→ Extrait du document:
———

Courrier des lecteurs Politis 1031

Politis  • 18 décembre 2008 abonné·es

Roland Veuillet en danger

Je me permets de vous envoyer ce mail afin de relayer une information qui passe, pour le moment, inaperçue dans la sphère médiatique.
On a parlé, il y a quelque temps déjà, de l’appel d’offres qu’aurait lancé le ministère de l’Éducation nationale afin de « dépister » les enseignants susceptibles d’avoir une influence syndicale ou idéologique auprès de leurs collègues via Internet. Il semblerait que de tels agissements antidémocratiques aient déjà lieu sur le terrain.
En effet, depuis le 6 novembre 2008, Roland Veuillet, conseiller principal d’éducation, est en grève de la faim devant le rectorat de Lyon. Il y passe non seulement ses journées mais également ses nuits (froides, il va sans dire) ! Pourquoi une telle action, si violente, si dangereuse pour sa santé et si anxiogène pour sa famille ?
Tout simplement parce que Roland Veuillet a subi une mutation disciplinaire en 2003 pour avoir refusé de faire remplacer les surveillants de son lycée, alors en grève pour la sauvegarde de leur statut, par des élèves majeurs, ce qui aurait été pour le moins dangereux pour les élèves et révélateur d’une certaine inconscience professionnelle !
Roland Veuillet se retrouve donc en banlieue lyonnaise, à Villeurbanne, loin de sa femme et de ses enfants, restés à Nîmes.
Le plus risible, si l’on peut dire, réside dans le fait que le Conseil supérieur de la Fonction publique a rendu un rapport qui exonérait Roland Veuillet de toute faute professionnelle, révélant ainsi un dossier « vierge » d’une quelconque action répréhensible.
Malheureusement, cet organisme, malgré une dénomination assez flatteuse, ne revêt qu’un rôle consultatif auprès du cabinet de M. Darcos, ministre de l’Éducation nationale.
Roland Veuillet risque sa vie pour un simple vœu : que sa situation soit réexaminée par l’administration de l’Éducation nationale et qu’il puisse enfin rentrer chez lui après cette longue et harassante parenthèse pour le moins inquiétante pour notre démocratie et notre liberté de penser ! Les personnels de son établissement viennent de lancer une opération « collège occupé : dossier fermé égale livres fermés ! ». La nuit, plusieurs personnes dorment dans l’établissement, et certains se relaient pour rendre visite à notre collègue devant le rectorat en lui apportant du thé, du café, des bouillottes…

Collège des Gratte-ciel Morice-Leroux, Villeurbanne (Rhône)

———

→ Contenu des données:
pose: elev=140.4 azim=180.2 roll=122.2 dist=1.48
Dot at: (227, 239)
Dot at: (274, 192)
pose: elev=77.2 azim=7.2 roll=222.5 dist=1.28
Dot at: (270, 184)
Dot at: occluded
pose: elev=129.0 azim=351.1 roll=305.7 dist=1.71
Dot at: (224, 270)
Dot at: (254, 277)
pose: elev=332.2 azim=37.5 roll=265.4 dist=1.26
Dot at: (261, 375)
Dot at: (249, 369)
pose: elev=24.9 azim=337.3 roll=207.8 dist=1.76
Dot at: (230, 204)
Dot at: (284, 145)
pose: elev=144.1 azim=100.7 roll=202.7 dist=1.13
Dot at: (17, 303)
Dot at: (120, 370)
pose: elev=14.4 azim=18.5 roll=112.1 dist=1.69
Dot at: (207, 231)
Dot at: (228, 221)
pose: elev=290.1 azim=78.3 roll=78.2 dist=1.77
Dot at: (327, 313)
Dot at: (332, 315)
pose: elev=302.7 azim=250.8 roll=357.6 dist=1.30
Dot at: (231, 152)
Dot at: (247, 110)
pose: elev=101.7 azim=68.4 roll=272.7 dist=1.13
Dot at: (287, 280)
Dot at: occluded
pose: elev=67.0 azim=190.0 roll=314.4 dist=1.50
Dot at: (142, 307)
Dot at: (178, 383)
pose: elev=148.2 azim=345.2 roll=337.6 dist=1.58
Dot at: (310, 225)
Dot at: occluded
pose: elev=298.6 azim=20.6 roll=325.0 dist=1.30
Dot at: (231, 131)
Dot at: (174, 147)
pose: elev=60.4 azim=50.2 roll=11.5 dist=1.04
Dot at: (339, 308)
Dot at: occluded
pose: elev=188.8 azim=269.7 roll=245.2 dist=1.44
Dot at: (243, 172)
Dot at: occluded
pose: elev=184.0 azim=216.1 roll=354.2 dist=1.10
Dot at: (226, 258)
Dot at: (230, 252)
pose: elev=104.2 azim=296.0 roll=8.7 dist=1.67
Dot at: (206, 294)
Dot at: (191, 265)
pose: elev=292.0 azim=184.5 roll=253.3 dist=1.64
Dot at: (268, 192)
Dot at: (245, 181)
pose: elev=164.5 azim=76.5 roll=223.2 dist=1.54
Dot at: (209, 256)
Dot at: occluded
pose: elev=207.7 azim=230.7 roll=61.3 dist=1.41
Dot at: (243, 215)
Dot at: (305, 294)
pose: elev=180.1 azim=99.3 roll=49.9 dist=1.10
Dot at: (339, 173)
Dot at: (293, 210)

———

→ Travail à faire:
[1] D'après la lettre, depuis quelle date Roland Veuillet fait-il la grève de la faim ?
[2] Citez fidèlement le passage de la lettre qui commence aux mots « Malheureusement, cet organisme, malgré » et s'arrête après « de l’Éducation nationale. ».
Le listing est un matériau indépendant de la lettre.

→ Résultats de l'exercice:
[1] Depuis le 6 novembre 2008.

[2]
Malheureusement, cet organisme, malgré une dénomination assez flatteuse, ne revêt qu’un rôle consultatif auprès du cabinet de M. Darcos, ministre de l’Éducation nationale.